Striking photo shows spiral structure on a young star

The spiral arms may answer the question to how planets formed.
By | Published: October 3, 2016 | Last updated on May 18, 2023
The ALMA observatory in Chile has taken a striking picture of a spiral structure on a young star called Elias 2-27 surrounded by a large disk of gas and dust. 

This photo shows a spiral structure on the protoplanetary disk. Planets form from these disks of gas and dust around newborn stars, but it’s not yet known how such small particles can become as large as Saturn or Jupiter. These spiral arms could solve that mystery though.

The findings were published in Science AAAS.

Spiral arms, along with their gravitational influence, could be throwing off the usually uniform structure of the disk.
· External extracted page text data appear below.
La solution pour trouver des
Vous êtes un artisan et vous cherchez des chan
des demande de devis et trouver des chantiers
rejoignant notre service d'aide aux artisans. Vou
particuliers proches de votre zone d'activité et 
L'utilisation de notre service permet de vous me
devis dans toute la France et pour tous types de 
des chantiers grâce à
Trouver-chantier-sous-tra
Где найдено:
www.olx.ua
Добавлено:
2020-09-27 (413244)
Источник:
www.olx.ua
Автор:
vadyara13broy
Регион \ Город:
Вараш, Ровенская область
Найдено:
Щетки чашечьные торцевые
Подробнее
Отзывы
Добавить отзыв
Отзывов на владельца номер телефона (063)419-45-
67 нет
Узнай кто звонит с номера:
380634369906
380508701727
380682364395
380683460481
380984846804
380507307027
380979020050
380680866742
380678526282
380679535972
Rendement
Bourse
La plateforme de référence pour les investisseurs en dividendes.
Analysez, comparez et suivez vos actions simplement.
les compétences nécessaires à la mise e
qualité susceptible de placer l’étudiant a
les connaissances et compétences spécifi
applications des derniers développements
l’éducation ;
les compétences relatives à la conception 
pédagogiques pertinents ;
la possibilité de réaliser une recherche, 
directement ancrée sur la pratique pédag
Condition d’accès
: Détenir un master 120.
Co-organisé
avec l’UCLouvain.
Planets tend to form quicker in areas with higher particle density because in areas where the gravitational pull is uneven, rock collisions become far more likely. 

Laura M. Pérez, author from the Max Planck Institute for Radio Astronomy, said in a press release, “The observed spirals in Elias 2-27 are the first direct evidence for the shocks of spiral density waves in a protoplanetary disk. They show that density instabilities are possible within the disk, which can eventually lead to strong disk inhomogeneities and further planet formation.”  

While discovering the spiral arms may explain how planets are formed, it is still unclear what causes the spiral arms.